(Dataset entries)
——

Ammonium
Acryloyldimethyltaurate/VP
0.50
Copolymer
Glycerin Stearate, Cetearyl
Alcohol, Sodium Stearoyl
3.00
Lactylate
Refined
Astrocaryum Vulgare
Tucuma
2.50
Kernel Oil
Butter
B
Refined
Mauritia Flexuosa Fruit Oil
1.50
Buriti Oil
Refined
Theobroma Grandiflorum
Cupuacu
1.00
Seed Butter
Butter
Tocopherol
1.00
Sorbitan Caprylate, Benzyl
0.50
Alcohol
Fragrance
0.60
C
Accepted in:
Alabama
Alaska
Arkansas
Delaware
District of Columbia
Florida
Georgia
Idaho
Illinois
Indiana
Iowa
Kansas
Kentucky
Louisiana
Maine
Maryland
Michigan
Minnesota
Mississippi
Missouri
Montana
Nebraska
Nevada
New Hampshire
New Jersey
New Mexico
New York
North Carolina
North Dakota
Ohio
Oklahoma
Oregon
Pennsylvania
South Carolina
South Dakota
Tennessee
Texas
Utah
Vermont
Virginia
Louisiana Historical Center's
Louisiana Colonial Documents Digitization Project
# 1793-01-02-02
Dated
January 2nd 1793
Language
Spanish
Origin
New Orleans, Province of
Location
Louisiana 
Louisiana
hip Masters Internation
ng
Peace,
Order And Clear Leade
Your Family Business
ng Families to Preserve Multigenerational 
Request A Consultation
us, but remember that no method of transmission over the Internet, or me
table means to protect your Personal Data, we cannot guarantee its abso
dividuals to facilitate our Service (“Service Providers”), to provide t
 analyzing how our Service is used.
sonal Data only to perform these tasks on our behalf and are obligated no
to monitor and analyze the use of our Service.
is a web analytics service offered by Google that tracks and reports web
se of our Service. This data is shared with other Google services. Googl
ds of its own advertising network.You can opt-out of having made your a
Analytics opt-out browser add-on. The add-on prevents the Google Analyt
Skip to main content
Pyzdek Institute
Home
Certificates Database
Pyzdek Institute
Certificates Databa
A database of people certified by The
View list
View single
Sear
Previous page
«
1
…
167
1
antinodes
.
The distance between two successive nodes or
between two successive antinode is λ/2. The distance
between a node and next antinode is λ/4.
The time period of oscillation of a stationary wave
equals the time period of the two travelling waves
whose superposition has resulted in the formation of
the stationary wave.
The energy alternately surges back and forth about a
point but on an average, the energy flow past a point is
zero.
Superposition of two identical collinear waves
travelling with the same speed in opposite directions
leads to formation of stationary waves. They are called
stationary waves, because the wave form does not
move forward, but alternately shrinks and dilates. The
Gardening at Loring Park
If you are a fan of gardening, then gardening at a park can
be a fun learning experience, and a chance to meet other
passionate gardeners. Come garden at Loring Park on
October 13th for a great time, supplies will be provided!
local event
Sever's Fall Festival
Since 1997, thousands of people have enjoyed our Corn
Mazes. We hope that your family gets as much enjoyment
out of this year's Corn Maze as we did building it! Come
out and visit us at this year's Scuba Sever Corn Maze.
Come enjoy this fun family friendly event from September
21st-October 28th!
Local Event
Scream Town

——

TASK STATEMENT:
Update the data above, replacing each occurrence of "Loring Park" with "Riverside Park" and leaving all other text unchanged.

WRITTEN ANSWER:
Ammonium
Acryloyldimethyltaurate/VP
0.50
Copolymer
Glycerin Stearate, Cetearyl
Alcohol, Sodium Stearoyl
3.00
Lactylate
Refined
Astrocaryum Vulgare
Tucuma
2.50
Kernel Oil
Butter
B
Refined
Mauritia Flexuosa Fruit Oil
1.50
Buriti Oil
Refined
Theobroma Grandiflorum
Cupuacu
1.00
Seed Butter
Butter
Tocopherol
1.00
Sorbitan Caprylate, Benzyl
0.50
Alcohol
Fragrance
0.60
C
Accepted in:
Alabama
Alaska
Arkansas
Delaware
District of Columbia
Florida
Georgia
Idaho
Illinois
Indiana
Iowa
Kansas
Kentucky
Louisiana
Maine
Maryland
Michigan
Minnesota
Mississippi
Missouri
Montana
Nebraska
Nevada
New Hampshire
New Jersey
New Mexico
New York
North Carolina
North Dakota
Ohio
Oklahoma
Oregon
Pennsylvania
South Carolina
South Dakota
Tennessee
Texas
Utah
Vermont
Virginia
Louisiana Historical Center's
Louisiana Colonial Documents Digitization Project
# 1793-01-02-02
Dated
January 2nd 1793
Language
Spanish
Origin
New Orleans, Province of
Location
Louisiana 
Louisiana
hip Masters Internation
ng
Peace,
Order And Clear Leade
Your Family Business
ng Families to Preserve Multigenerational 
Request A Consultation
us, but remember that no method of transmission over the Internet, or me
table means to protect your Personal Data, we cannot guarantee its abso
dividuals to facilitate our Service (“Service Providers”), to provide t
 analyzing how our Service is used.
sonal Data only to perform these tasks on our behalf and are obligated no
to monitor and analyze the use of our Service.
is a web analytics service offered by Google that tracks and reports web
se of our Service. This data is shared with other Google services. Googl
ds of its own advertising network.You can opt-out of having made your a
Analytics opt-out browser add-on. The add-on prevents the Google Analyt
Skip to main content
Pyzdek Institute
Home
Certificates Database
Pyzdek Institute
Certificates Databa
A database of people certified by The
View list
View single
Sear
Previous page
«
1
…
167
1
antinodes
.
The distance between two successive nodes or
between two successive antinode is λ/2. The distance
between a node and next antinode is λ/4.
The time period of oscillation of a stationary wave
equals the time period of the two travelling waves
whose superposition has resulted in the formation of
the stationary wave.
The energy alternately surges back and forth about a
point but on an average, the energy flow past a point is
zero.
Superposition of two identical collinear waves
travelling with the same speed in opposite directions
leads to formation of stationary waves. They are called
stationary waves, because the wave form does not
move forward, but alternately shrinks and dilates. The
Gardening at Riverside Park
If you are a fan of gardening, then gardening at a park can
be a fun learning experience, and a chance to meet other
passionate gardeners. Come garden at Riverside Park on
October 13th for a great time, supplies will be provided!
local event
Sever's Fall Festival
Since 1997, thousands of people have enjoyed our Corn
Mazes. We hope that your family gets as much enjoyment
out of this year's Corn Maze as we did building it! Come
out and visit us at this year's Scuba Sever Corn Maze.
Come enjoy this fun family friendly event from September
21st-October 28th!
Local Event
Scream Town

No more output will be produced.